Jeremy Corbyn will confirm his support for staying in a customs union with the EU and building a “new and strong relationship with the single market” in a speech bringing Labour’s Brexit policy into focus.
The opposition leader will say that “leaving the EU does not inevitably spell doom for our country”, recommitting his party to delivering Brexit while drawing clear dividing lines between Labour and the Conservatives that will put the Theresa May under new pressure.
Yesterday Sir Keir Starmer, the shadow Brexit secretary, said it was “crunch time” for the Prime Minister on the customs union, and said it would be “better” for the UK to reach “bold” new trade agreements with other countries by working with the EU, rather than striking out with an independent trade policy.
Mr Starmer signalled support for cross-party amendments to the Trade Bill put forward by Tory rebel Anna Soubry, who has warned she has enough support to force the government to form a customs union with Brussels after Brexit.
Speaking in Coventry today, Mr Corbyn will say: “Labour would negotiate a new and strong relationship with the single market that includes full tariff-free access and a floor under existing rights, standards and protections.
“That new relationship would need to ensure we can deliver our ambitious economic programme, take the essential steps to upgrade and transform our economy, and build an economy for the 21st century that works for the many, not the few.”
However, pushing back against critics calling for him to go further and embrace full membership of the single market, Mr Corbyn will add: “We would also seek to negotiate protections, clarifications or exemptions, where necessary, in relation to privatisation and public service competition directives, state aid and procurement rules and the posted workers directive.

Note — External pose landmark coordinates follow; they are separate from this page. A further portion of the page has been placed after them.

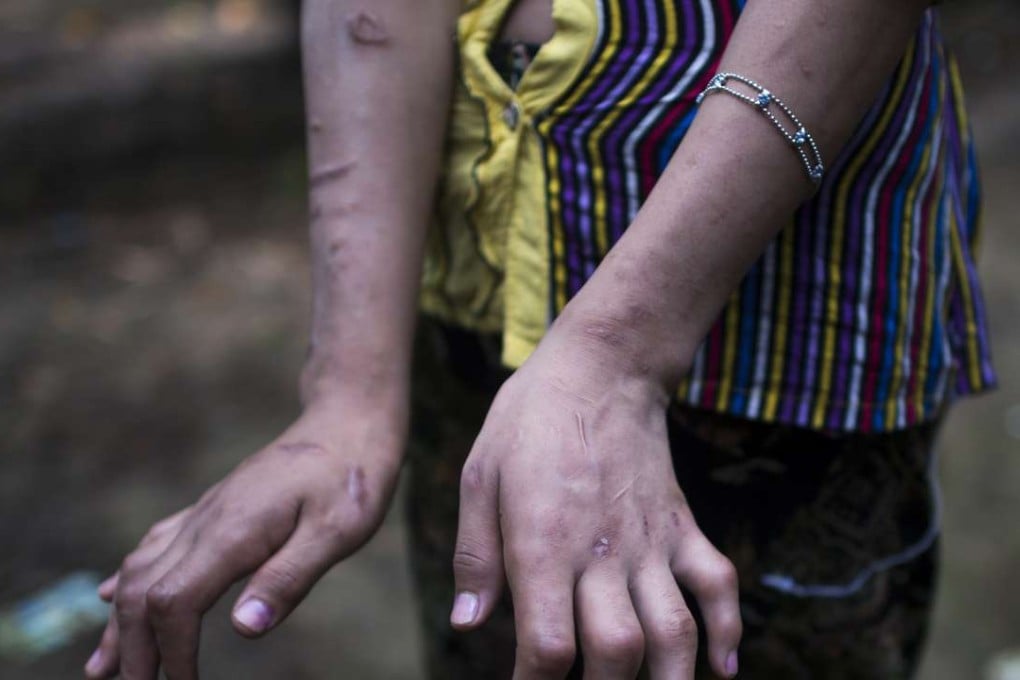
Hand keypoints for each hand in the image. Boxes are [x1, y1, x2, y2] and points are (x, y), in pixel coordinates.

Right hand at [85, 397, 405, 679]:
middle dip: (132, 648)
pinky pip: (157, 544)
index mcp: (234, 532)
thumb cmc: (353, 476)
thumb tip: (245, 630)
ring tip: (102, 666)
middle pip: (143, 591)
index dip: (172, 652)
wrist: (350, 418)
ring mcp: (208, 511)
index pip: (175, 602)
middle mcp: (208, 520)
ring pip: (140, 568)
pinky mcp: (216, 506)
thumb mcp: (338, 532)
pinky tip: (112, 595)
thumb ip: (290, 578)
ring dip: (120, 619)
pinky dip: (129, 579)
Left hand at [449, 336, 741, 678]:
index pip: (548, 645)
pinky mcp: (682, 524)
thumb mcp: (480, 476)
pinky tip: (722, 669)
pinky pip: (718, 582)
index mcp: (544, 542)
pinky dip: (728, 630)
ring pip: (675, 630)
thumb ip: (475, 555)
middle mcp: (603, 550)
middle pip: (616, 652)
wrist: (601, 367)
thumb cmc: (529, 419)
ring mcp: (651, 539)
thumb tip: (466, 624)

“We cannot be held back, inside or outside the EU, from taking the steps we need to support cutting edge industries and local business, stop the tide of privatisation and outsourcing or prevent employers being able to import cheap agency labour from abroad to undercut existing pay and conditions.”
In an open letter, 80 senior Labour figures yesterday called for Mr Corbyn to deliver a soft Brexit, including Frank McAveety and Cammy Day, the party’s group leaders in Glasgow and Edinburgh.
Scotland on Sunday also revealed that ten of Scotland’s 73 local parties are mounting a bid to force Scottish Labour leader Richard Leonard to adopt a pro-single market stance.
And writing in Scotland on Sunday, Scottish Labour’s most senior MP Ian Murray warned both leaders that the party would “never be forgiven” if didn’t fight for a soft Brexit.
Mr Starmer said Labour had “long championed being in a customs union with the EU and the benefits”.
Speaking on the BBC’s Andrew Marr Show, Mr Starmer said most MPs want to stay in the customs union “and the majority in Parliament needs to be heard and it will be heard sooner rather than later”.
Mrs May will hold a special Cabinet meeting on Thursday ahead of her keynote speech on Britain’s exit from the EU in the North East the next day.
International Trade Secretary Liam Fox urged Tory Remainers to keep an “open mind” and said the Prime Minister’s speech would deal with their fears.
Tory former leader Iain Duncan Smith warned potential rebels to “be very careful on this one, because you’re being invited into a Labour party tactical game which will actually end up in real damage to the UK.”
Labour MP Frank Field, who backed Leave, said remaining in a customs union or the single market would be a “deceit” and dismissed suggestions that Ms Soubry could defeat the government.
“It’s all hype. The Government’s got a majority on this. The idea Anna Soubry is going to lead all these people into the Labour lobby is just fairytales.”